During the month, Odawa Casinos stopped offering online sports wagering, reducing the number of internet sports betting operators in the state to 14.

Total sports wagering handle in August was $218.5m, an 8.8 per cent increase over the $200.8m reported the previous month, but slightly lower than the $218.8m recorded during the same month in 2022.

Per vertical, Michigan’s igaming operations in August earned $152.2m in gross receipts (July: $153.6m, 2022: $130.9m), while online sports betting came in at $23.2m (July: $22.5m, 2022: $24m).

In terms of adjusted gross receipts, combined igaming and online sports betting AGR came in at $153.1m – $137.2m from igaming and $15.9m from online sports betting.

Igaming’s AGR was a 0.7 per cent decrease on July’s figures ($138.2m) and a 16.8 per cent increase YoY ($117.5m).
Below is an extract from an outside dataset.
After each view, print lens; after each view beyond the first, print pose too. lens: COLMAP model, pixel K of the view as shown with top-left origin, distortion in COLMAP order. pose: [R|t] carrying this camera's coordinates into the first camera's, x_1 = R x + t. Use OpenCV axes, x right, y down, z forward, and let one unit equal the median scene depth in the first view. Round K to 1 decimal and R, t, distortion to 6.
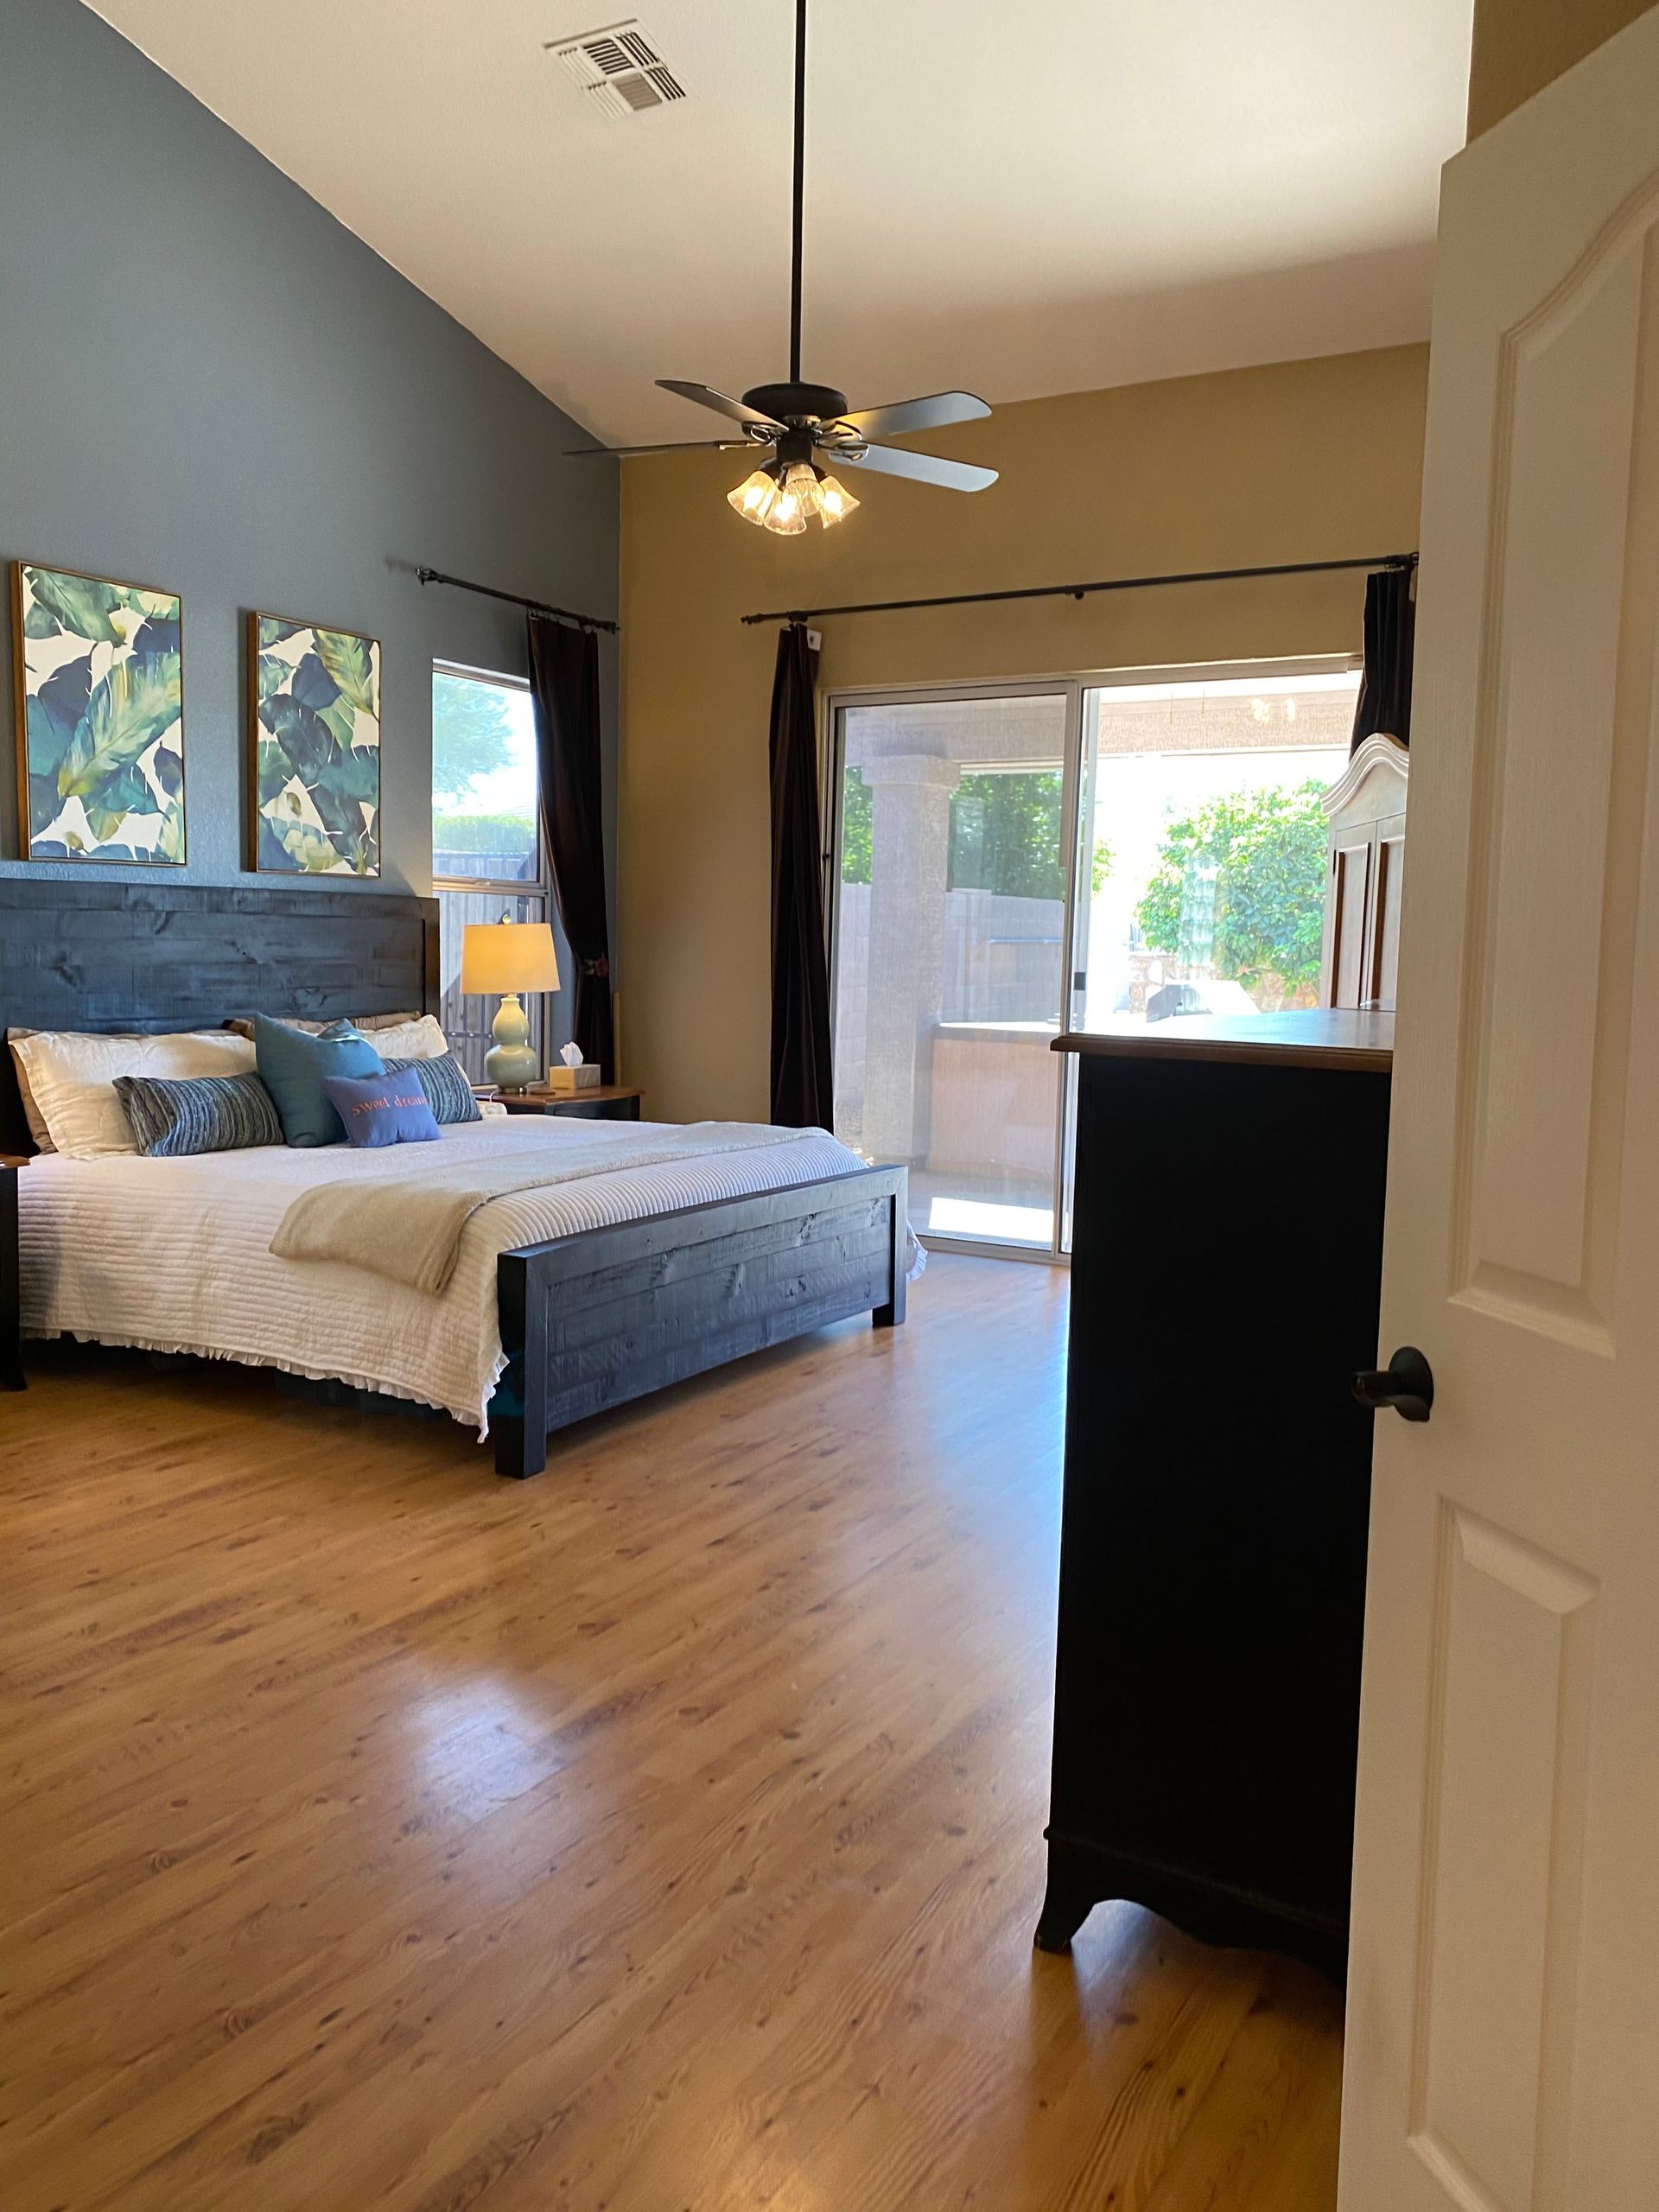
lens RADIAL K [[1723.7, 0, 829.9], [0, 1723.7, 1103.1], [0, 0, 1]] dist [0.006189, 0.004974]
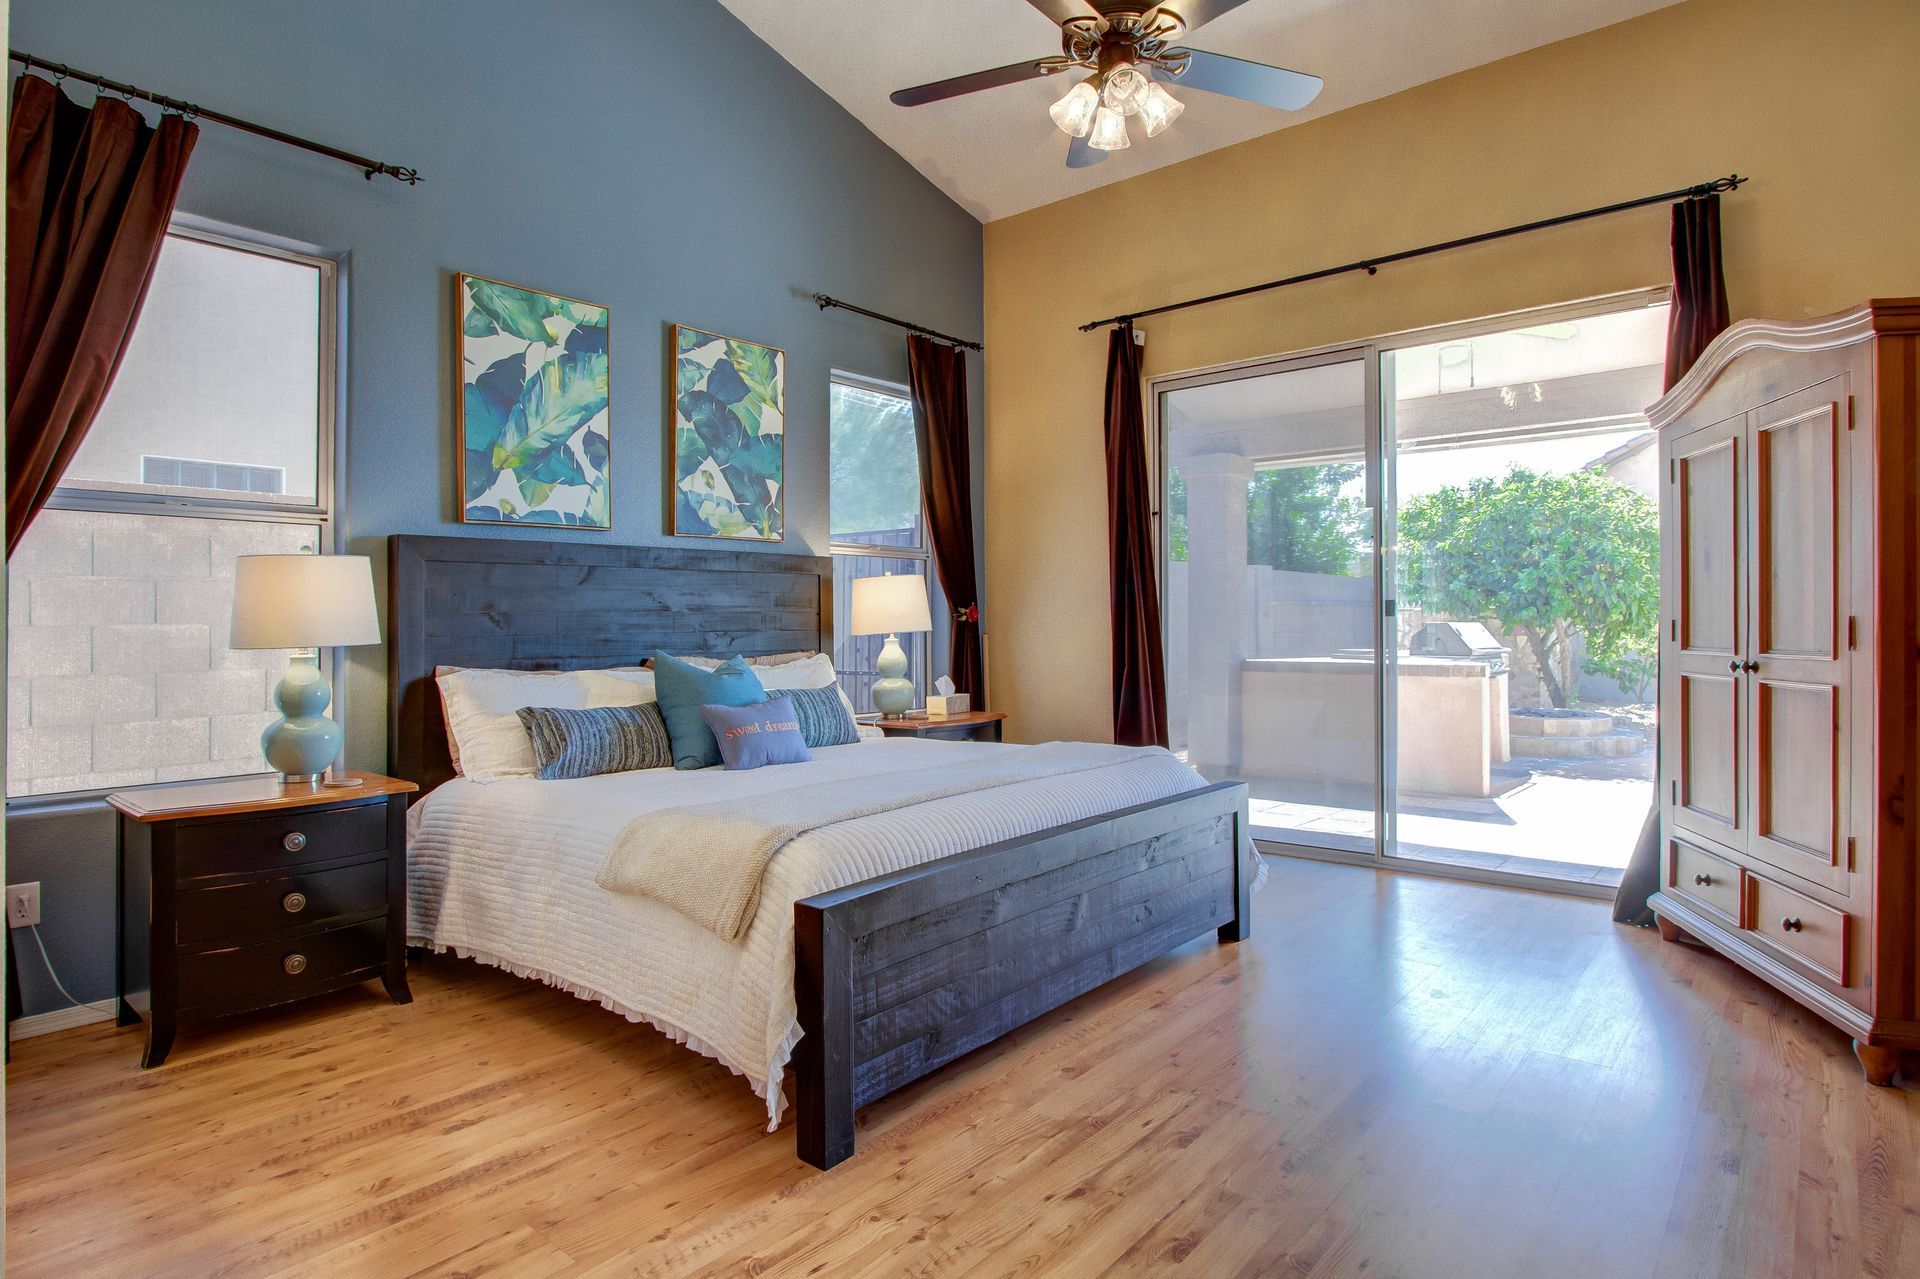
lens RADIAL K [[1019.0, 0, 988.5], [0, 1019.0, 630.5], [0, 0, 1]] dist [-0.030863, 0.000586]
pose [[0.987250, -0.029069, -0.156499, -0.010062], [0.014436, 0.995482, -0.093842, 0.001034], [0.158519, 0.090387, 0.983210, 0.379452]]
Sports betting’s AGR was a 3 per cent drop on the previous month ($16.4m) and a 1.3 per cent decline YoY ($16.1m).

Michigan operators reported submitting $29.7m in taxes and payments to the state during August – online casino: $28.6m, online sports betting: $1.1m.

Detroit’s three casinos paid the City of Detroit $7.3m in wagering taxes and municipal services fees – online casino: $6.9m, online sports betting: $368,596. Tribal operators paid $3.6m to governing bodies.